The situations in Oswego and East New York are not particularly unique. Assembly Member Sandra Lee Wirth’s (R-Erie/Niagara) death from lung cancer in 2006 left her seat empty for several months until then-Gov. George Pataki (R) called for a special election, which was won by Assembly Member Mike Cole (R).
That same year, following the resignations of Scott Stringer (D-Manhattan) and Steve Sanders (D-Manhattan), Silver appointed the departed Assembly member’s top aides to temporarily run the offices.
Each vacancy is handled on a case-by-case basis, Weiller said.
In the North Country, the decision to skip a special election comes as a relief, said Watertown Mayor Jeff Graham (I). Even as candidates begin to come forward for the Assembly seat, Graham said the region was still grappling with campaign fatigue from the intense race between Aubertine and Assembly Member Will Barclay (R-Onondaga/
Oswego).
But he said for now, Aubertine’s former Assembly district is doing just fine.
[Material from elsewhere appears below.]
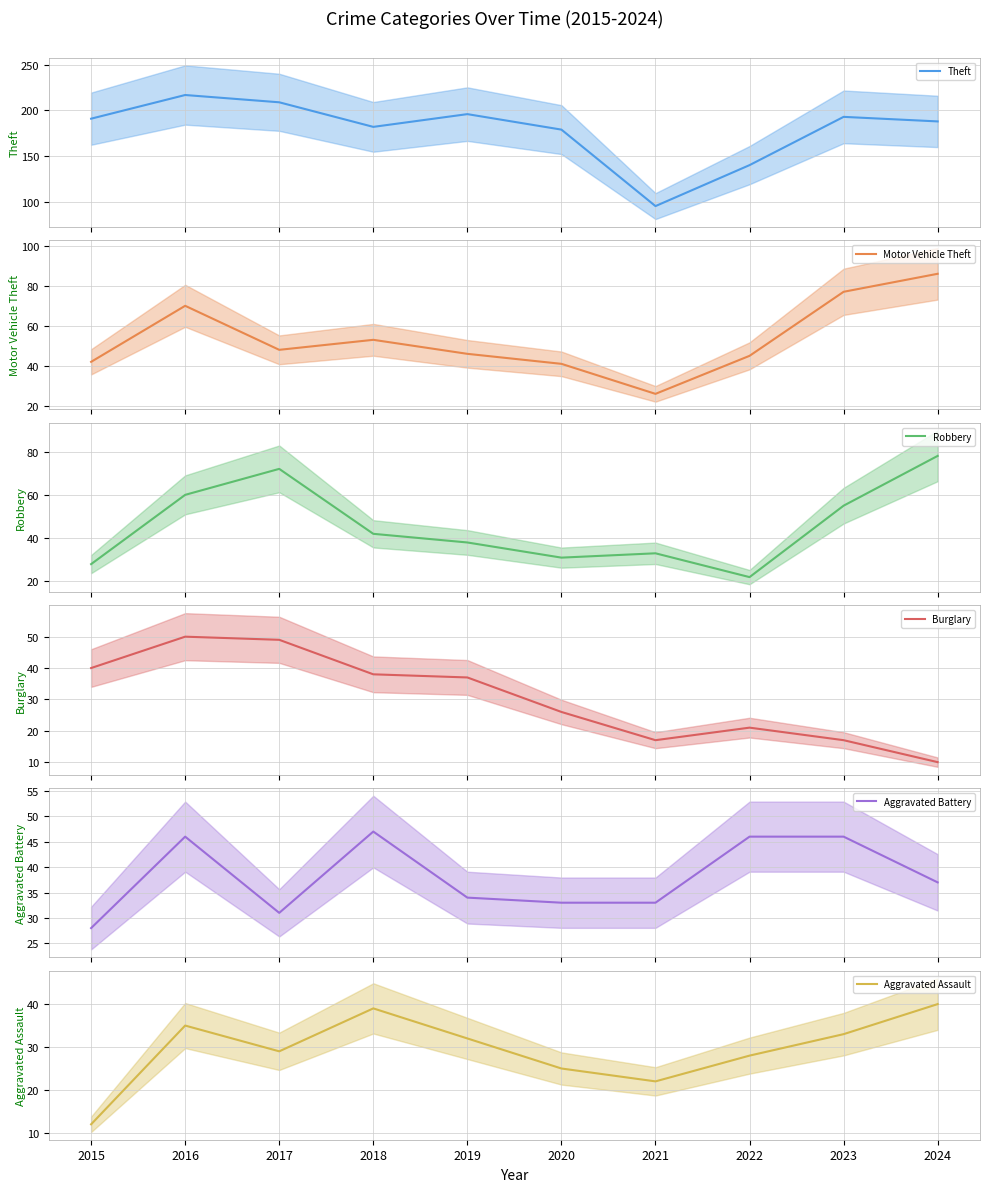

How many data points does each series have?

10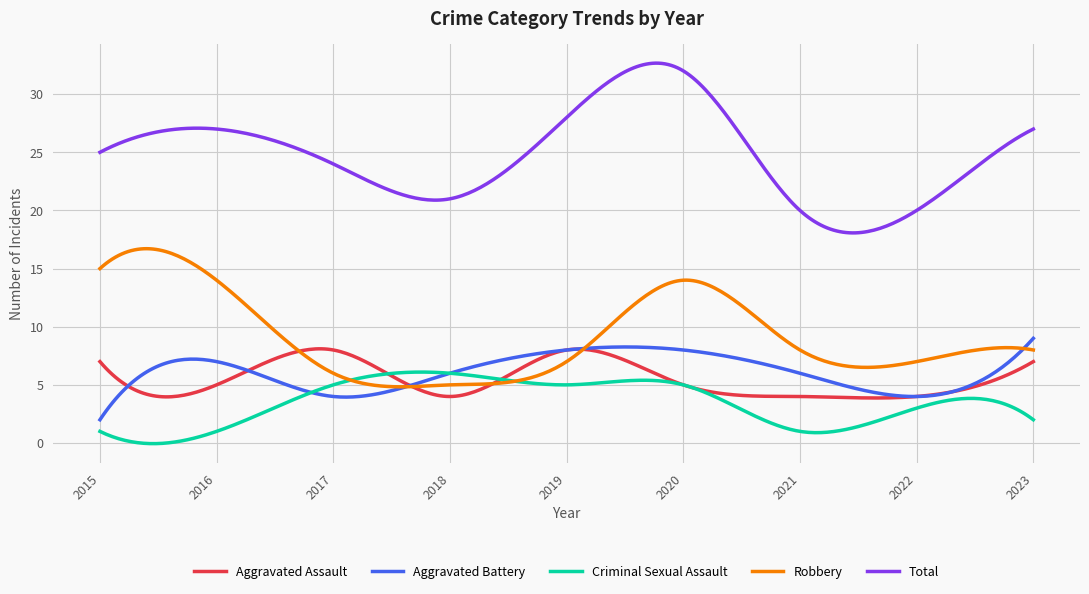

True or false: Total and Aggravated Assault intersect in this chart.

False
“The world doesn’t come to an end when you don’t have an Assembly member,” Graham said.
Back at Gordon’s district office in Brooklyn, the glass doors she reportedly had installed as part of the bribe that expelled her from office were glinting in the morning sun. Taped to them was a single sheet of paper, a simple reminder that life goes on after a political scandal.
“U.S. Post Office, Please Knock,” it reads. “We’re Here!”